In contrast, the interest earned in the fifth year of NSCs is not reinvested and therefore becomes taxable based on the investor’s applicable income tax slab rate.

Loan Against National Savings Certificates

If you wish to avail a loan using your National Savings Certificate (NSC) investments as collateral, there are certain terms and conditions that apply. Here are the key points to consider:

  1. Eligibility: Only resident Indians are eligible to apply for a loan against NSC. Non-resident Indians (NRIs) are not eligible for this facility.
  2. Availability: Currently, leading private and public-sector banks offer loans against NSC. You can inquire with these banks to explore this option.
  3. Margin: The margin requirement for a loan against NSC depends on the remaining time until the maturity of the NSC. Specific details regarding the margin will be provided by the lending institution.
  4. Interest Rate: The interest rate offered on the loan against NSC can vary depending on factors such as the individual loan applicant’s profile and the specific bank providing the loan. It is advisable to check with the lender to determine the applicable interest rate.
  5. Loan Tenure: The loan tenure is typically equal to the remaining time until the maturity of the NSC that is being used as collateral. The exact tenure will depend on the specific terms and conditions set by the lender.

Premature Withdrawal

The NSC-VIII (National Savings Certificate – VIII) has a mandatory lock-in period of 5 years, during which premature withdrawal is only allowed under specific circumstances, including:

  1. In the event of the death of the NSC holder.
  2. When a Gazetted Government Officer, who holds the NSC as a pledgee, forfeits the certificate.
  3. If a court orders the premature withdrawal of the NSC.

These cases permit premature withdrawal from NSC-VIII, whereas under normal circumstances, the certificate cannot be withdrawn before the completion of the 5-year lock-in period.

Conclusion

National Savings Certificate is an excellent option to invest in as it is completely protected and backed by the Government of India. Individuals looking for a safe option of investments with steady earnings on interest and saving on taxes can choose National Savings Certificate. To understand and avail of maximum tax benefits by investing in NSC can use platforms like Vakilsearch as a help advisory.

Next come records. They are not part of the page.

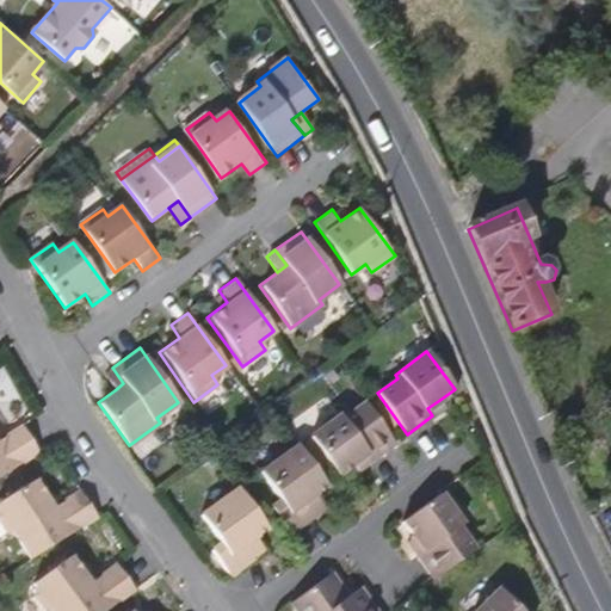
[(123,383),(112,368),(103,374),(115,390),(123,383)]
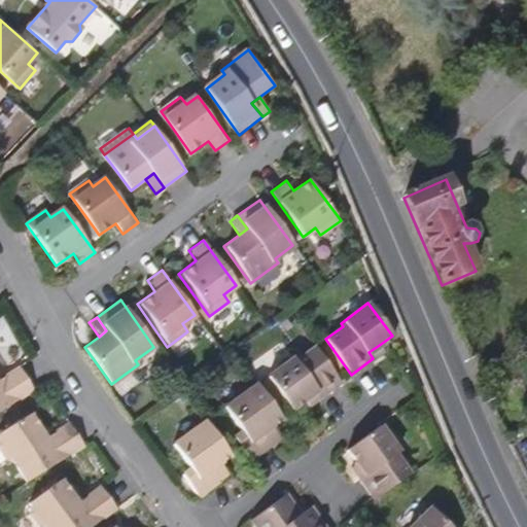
[(382,352),(378,346),(369,352),(373,358),(382,352)]
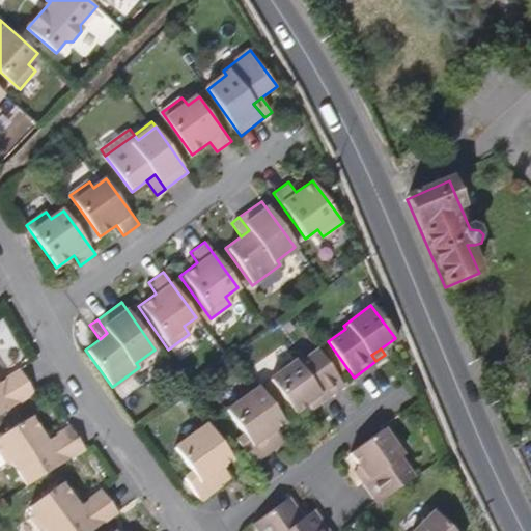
[(342,386),(316,350),(298,363),(295,360),(269,380),(294,413),(306,403),(314,397),(318,403),(342,386)]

FAQ’s on National Savings Certificate

Q: Is NSC Interest Taxable?

A: The interest earned on NSC is taxable. However, for the first four years, the interest is deemed to be reinvested and qualifies for a tax deduction under Section 80C. The interest earned in the fifth year is taxable as per the investor's applicable income tax slab rate.

Q: How to Withdraw NSC After Maturity?

A: To withdraw NSC after maturity, you need to visit the post office or bank where the certificate is held. You will be required to fill out the necessary forms and provide identification documents. The maturity amount, including the principal and accumulated interest, will be paid out to you.

Q: What are the tax advantages of NSC?

A: NSC offers tax advantages as the principal amount invested in NSC is eligible for a tax deduction of up to Rs. 1.5 lakh under Section 80C of the Income Tax Act. Additionally, for the first four years, the interest earned is deemed to be reinvested and qualifies for a tax deduction under Section 80C, subject to the overall annual limit.

Q: How many NSCs can be purchased?

A: There is no specific limit on the number of NSCs that can be purchased. However, tax benefits under Section 80C are available on investments up to Rs. 1.5 lakh per year.

Q: What is the rate of interest on NSC in post office in 2023?

A: The rate of interest on NSC in post offices for 2023 is currently 7.7% per annum. It is subject to change and may vary from year to year.

Q: How many NSCs can one buy?

A: There is no maximum limit on the number of NSCs that can be purchased. However, the tax benefits under Section 80C are available on investments up to Rs. 1.5 lakh per year.

Q: Can NSC be encashed before its maturity?

A: Generally, NSC cannot be encashed before its maturity period of 5 years. However, there are specific circumstances, such as the death of the NSC holder, forfeiture by a pledgee who is a Gazetted Government Officer, or court order, where premature withdrawal of NSC may be permitted.